The robbery of the safe was effected by the dissolute son, the
father broke in upon the love scene, discovered the loss of his
money, and accused an innocent man. Merton felt that he here acted
superbly. His long look at the girl for whom he was making the
supreme sacrifice brought tears to his own eyes, but still the
witless audience snickered. Unobserved by the others, the old mother
now told her son the whereabouts of the stolen money, and he saw
himself secure the paper sack of bills from the ice-box. He detected
the half-guilty look of which he had spoken to Baird. Then he read
his own incredible speech--"I better take this cool million. It
might get that poor lad into trouble!" Again the piece had been hurt
by a wrong subtitle. But perhaps the audience laughed because it was
accustomed to laugh at Baird's productions. Perhaps it had not
realized that he was now attempting one of the worth-while things.
This reasoning was refuted as he watched what occurred after he had
made his escape.

His flight was discovered, policemen entered, a rapid search behind
counters ensued. In the course of this the wire screen over the
biggest cheese was knocked off the counter. The cheese leaped to the
floor, and the searchers, including the policemen, fled in panic
through the front door. The Montague girl, the last to escape, was
seen to announce, "The big cheese is loose--it's eating all the
little ones!"

A band of intrepid firemen, protected by masks and armed with axes,
rushed in. A terrific struggle ensued. The delicatessen shop was
wrecked. And through it all the old mother continued to mop the
floor. Merton Gill, who had first grown hot, was now cold. Icy drops
were on his chilled brow. How had Hearts on Fire gone wrong?
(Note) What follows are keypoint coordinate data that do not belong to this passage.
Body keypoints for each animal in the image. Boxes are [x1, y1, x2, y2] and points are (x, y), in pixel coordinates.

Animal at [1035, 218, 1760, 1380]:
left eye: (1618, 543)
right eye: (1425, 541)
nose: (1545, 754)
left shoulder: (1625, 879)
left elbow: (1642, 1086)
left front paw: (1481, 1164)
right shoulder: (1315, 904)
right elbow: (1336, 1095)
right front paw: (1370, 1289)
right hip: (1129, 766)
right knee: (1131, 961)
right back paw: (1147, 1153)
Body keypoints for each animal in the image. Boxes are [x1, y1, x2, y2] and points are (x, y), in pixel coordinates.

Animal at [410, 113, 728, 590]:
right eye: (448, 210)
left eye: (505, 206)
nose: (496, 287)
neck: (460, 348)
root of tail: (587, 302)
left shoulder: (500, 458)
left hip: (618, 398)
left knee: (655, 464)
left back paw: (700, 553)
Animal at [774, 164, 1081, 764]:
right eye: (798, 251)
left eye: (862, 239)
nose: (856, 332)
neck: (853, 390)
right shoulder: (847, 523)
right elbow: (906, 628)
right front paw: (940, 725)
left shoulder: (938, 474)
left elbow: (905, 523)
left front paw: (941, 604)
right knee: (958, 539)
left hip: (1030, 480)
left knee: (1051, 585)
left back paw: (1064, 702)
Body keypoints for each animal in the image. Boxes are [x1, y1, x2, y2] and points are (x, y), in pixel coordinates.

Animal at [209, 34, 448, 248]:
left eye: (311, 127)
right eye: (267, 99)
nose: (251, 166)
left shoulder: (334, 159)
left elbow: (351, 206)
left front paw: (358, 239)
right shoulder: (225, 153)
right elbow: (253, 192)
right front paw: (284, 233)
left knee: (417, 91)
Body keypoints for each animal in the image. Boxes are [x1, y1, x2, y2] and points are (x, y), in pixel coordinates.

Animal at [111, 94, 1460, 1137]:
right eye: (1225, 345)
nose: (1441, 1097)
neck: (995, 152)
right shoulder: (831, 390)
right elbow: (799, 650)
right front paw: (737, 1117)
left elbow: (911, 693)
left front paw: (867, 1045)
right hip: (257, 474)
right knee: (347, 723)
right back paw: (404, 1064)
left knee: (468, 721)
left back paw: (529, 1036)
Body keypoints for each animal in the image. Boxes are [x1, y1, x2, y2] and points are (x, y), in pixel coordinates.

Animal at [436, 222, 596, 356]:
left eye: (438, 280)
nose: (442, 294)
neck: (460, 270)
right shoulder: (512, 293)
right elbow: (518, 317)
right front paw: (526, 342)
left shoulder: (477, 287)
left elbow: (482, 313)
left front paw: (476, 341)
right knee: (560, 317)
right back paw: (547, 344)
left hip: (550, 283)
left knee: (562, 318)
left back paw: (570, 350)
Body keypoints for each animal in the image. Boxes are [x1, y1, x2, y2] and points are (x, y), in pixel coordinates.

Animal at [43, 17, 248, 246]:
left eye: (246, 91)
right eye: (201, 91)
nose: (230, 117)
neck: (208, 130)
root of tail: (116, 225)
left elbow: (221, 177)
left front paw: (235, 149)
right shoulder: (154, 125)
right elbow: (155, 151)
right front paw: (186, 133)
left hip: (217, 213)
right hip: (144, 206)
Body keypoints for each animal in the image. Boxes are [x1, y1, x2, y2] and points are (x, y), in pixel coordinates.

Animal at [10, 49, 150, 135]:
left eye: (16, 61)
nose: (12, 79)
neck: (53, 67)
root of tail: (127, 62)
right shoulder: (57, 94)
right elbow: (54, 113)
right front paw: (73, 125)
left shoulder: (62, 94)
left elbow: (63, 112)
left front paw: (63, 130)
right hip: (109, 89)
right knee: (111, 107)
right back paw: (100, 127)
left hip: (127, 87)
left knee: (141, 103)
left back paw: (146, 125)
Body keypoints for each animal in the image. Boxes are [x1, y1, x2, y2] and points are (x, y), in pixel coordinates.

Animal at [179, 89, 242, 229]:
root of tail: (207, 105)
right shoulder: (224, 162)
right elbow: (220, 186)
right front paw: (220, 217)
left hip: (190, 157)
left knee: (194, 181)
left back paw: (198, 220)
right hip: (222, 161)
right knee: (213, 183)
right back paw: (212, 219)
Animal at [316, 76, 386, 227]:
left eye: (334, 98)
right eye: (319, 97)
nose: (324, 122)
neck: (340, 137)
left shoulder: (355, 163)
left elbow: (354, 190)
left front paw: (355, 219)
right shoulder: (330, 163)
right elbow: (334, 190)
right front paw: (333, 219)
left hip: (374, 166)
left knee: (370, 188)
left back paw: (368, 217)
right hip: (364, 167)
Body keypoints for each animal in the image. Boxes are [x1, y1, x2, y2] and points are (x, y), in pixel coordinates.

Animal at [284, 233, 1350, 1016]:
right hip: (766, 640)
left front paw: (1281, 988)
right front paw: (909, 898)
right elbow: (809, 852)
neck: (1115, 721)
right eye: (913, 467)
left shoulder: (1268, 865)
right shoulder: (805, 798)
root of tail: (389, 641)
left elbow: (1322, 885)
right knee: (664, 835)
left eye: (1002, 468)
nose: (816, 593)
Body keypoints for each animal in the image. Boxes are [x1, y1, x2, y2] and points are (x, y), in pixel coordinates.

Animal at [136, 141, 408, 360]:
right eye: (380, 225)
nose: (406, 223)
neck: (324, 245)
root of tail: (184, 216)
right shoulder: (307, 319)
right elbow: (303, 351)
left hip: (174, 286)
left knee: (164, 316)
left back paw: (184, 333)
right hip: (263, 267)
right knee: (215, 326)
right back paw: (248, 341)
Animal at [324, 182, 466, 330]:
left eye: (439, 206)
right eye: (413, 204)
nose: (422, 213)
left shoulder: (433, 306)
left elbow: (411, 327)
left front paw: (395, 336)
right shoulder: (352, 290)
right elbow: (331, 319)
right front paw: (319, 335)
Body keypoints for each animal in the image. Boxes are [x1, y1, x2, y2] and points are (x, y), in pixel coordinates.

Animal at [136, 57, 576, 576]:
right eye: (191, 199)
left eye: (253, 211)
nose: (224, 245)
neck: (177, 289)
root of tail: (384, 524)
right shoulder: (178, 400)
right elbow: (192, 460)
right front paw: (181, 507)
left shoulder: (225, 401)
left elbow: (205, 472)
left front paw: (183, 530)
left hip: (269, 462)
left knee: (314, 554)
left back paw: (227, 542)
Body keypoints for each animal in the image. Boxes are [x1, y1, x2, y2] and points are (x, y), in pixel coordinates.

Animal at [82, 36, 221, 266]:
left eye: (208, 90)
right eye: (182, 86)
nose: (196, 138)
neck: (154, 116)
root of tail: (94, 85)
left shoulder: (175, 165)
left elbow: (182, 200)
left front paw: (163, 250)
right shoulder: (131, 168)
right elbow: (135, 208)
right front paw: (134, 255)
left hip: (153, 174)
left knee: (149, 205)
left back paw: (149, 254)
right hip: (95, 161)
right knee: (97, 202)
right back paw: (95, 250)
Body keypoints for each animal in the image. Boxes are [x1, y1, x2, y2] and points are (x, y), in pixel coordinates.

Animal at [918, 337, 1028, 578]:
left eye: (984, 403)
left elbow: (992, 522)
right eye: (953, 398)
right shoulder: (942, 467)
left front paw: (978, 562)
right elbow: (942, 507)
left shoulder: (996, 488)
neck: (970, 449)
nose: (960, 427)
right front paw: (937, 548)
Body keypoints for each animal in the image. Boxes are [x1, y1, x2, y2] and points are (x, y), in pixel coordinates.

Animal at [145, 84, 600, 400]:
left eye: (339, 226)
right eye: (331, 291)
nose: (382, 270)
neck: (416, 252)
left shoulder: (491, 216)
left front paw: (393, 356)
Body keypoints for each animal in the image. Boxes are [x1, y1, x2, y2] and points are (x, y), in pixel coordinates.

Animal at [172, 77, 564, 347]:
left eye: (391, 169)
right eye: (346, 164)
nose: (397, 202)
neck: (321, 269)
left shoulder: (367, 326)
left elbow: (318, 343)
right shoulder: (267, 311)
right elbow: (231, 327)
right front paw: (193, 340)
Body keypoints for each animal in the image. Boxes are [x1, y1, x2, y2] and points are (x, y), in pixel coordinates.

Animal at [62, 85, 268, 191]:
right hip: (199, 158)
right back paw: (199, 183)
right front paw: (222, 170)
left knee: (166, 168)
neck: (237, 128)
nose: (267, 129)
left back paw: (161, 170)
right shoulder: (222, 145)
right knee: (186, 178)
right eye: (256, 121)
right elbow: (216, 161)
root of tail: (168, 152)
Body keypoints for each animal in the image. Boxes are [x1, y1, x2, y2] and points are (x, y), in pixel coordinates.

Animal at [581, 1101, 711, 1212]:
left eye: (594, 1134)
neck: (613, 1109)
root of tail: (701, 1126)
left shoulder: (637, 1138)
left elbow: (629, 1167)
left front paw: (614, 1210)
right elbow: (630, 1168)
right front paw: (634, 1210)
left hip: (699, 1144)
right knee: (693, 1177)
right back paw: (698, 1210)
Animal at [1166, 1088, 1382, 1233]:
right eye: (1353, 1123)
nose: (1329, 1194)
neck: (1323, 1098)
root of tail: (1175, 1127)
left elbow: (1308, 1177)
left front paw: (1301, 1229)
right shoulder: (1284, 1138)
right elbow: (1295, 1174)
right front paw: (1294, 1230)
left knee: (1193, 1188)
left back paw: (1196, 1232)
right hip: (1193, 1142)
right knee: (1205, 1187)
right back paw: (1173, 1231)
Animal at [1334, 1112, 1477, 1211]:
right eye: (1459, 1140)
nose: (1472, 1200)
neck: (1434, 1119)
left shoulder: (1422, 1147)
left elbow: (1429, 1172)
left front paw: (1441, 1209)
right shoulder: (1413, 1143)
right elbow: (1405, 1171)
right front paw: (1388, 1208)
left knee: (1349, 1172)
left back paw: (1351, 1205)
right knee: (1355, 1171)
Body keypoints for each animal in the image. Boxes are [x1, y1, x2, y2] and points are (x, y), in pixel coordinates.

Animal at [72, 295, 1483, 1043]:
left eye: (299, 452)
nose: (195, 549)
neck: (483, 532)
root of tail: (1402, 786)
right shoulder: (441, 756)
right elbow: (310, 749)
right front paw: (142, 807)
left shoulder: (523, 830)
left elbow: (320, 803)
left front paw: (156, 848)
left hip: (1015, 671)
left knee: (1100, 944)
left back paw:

Then they were in the great open spaces of the Come All Ye dance
hall. There was the young actor in his Buck Benson costume,
protecting his mother from the brutality of a Mexican, getting his
man later by firing directly into a mirror--Baird had said it would
come right in the exposure, but it hadn't. And the witless cackled.

He saw his struggle with the detective. With a real thrill he saw
himself bear his opponent to the ground, then hurl him high and far
into the air, to be impaled upon the antlers of an elk's head
suspended back of the bar. He saw himself lightly dust his sleeves
after this feat, and turn aside with the words, "That's one Lodge he
can join."

Then followed a scene he had not been allowed to witness. There
swung Marcel, the detective, played too emphatically by the cross-
eyed man. An antler point suspended him by the seat of his trousers.
He hung limply a moment, then took from his pocket a saw with which
he reached up to contrive his release. He sawed through the antler
and fell. He tried to stand erect, but appeared to find this
impossible. A subtitle announced: "He had put a permanent wave in
Marcel."

This base fooling was continuously blown upon by gales of stupid
laughter. But not yet did Merton Gill know the worst. The merriment
persisted through his most affecting bit, the farewell to his old
pal outside--how could they have laughed at a simple bit of pathos
like that? But the watching detective was seen to weep bitterly.

"Look a' him doin' Buck Benson," urged the hoarse neighbour
gleefully. "You got to hand it to that kid--say, who is he, anyway?"

Followed the thrilling leap from a second-story window to the back
of the waiting pal. The leap began thrillingly, but not only was it
shown that the escaping man had donned a coat and a false mustache
in the course of his fall, but at its end he was revealed slowly,
very slowly, clambering into the saddle!